Most fonts don’t cover all possible glyphs, so a fallback font is used. As a result, the glyph might look different from the rest. Font rendering gets complex for languages that can have multiple simultaneous diacritics.
Blocks are organizational units in Unicode, but they’re only rough indicators of where different characters can be found. The names of characters aren’t always precise and can sometimes be misleading. There are homoglyphs, which look similar but have different code points. People often use the wrong homoglyphs accidentally when writing.
Normalization can be done in either NFC, which normalizes to combined code points, or NFD, which decomposes them into multiple code points. The application can choose how it wishes to normalize. There are exceptions where characters look the same but aren’t handled by normalization.
Encoding is about converting the integer code points into a binary format, with challenges like managing line endings and choosing between little versus big endian. UTF-32 encodes every character into 32 bits, while UTF-8 dynamically encodes into 8, 16, or 32 bits. UTF-8 is recommended and commonly used because it’s more space-efficient, especially when dealing with mostly ASCII text.
Chapter 4. The International Phonetic Alphabet (IPA) was first proposed in 1886 to record arbitrary speech sounds.
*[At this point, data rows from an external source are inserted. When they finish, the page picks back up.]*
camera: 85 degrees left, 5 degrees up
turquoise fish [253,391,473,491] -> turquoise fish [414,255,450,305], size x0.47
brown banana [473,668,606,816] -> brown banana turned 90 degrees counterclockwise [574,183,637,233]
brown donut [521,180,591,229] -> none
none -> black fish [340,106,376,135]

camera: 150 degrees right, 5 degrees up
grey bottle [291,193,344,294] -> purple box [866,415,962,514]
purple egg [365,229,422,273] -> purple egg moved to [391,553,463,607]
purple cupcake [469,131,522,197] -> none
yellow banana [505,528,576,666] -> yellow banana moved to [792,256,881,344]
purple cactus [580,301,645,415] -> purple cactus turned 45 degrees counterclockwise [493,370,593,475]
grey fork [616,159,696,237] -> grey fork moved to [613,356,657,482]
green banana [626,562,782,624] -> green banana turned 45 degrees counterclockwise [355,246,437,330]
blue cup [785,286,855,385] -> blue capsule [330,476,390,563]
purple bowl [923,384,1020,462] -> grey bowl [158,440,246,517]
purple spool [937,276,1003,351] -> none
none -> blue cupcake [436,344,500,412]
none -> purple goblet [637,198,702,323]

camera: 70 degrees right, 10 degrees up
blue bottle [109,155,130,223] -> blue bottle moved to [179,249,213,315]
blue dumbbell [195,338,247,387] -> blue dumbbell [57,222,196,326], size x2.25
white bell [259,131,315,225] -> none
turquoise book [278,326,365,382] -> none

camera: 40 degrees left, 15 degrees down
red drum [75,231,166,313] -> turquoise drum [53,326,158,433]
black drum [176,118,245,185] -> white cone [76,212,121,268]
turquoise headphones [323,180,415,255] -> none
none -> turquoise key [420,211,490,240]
However, in practice, the same symbol might represent different sounds across languages. Symbols typically serve to distinguish contrasting sounds. While unique symbols represent contrasting sounds, diacritics are often used to provide additional information, like allophonic variations.
Various attempts have been made to encode IPA: some used three-digit numbers, while others, like SAMPA and X-SAMPA, encoded IPA as ASCII, which is sometimes used in speech technology. Eventually, IPA was included in the Unicode standard, though some pre-Unicode encodings are still in use.
Chapter 5. There are challenges when encoding IPA in Unicode. For instance, there isn’t a dedicated IPA code block, so symbols are scattered in various places, including within the Latin block. There are many homoglyphs, both within IPA and in characters that look similar in other scripts. The book provides numerous examples of these. Some IPA symbols have been deprecated, but Unicode characters are never removed, leading to the presence of deprecated symbols in the IPA set.
Chapter 6. Practical recommendations for programmers, discussing how to import special characters and which fonts work best for rendering IPA.
Chapter 7. A new format called orthography profile is proposed to represent orthographic systems. While Unicode locales aim to serve a similar purpose, they aren’t well-suited for linguistic use cases. The profile defines graphemes and details how to split them.
Chapter 8. Discusses a proposed library in Python and R to handle orthography profiles. It’s designed to convert strings to graphemes in the orthography and then translate them to IPA. The chapter dives deep into the complexities of grapheme tokenization and explores ways to address these challenges using the library.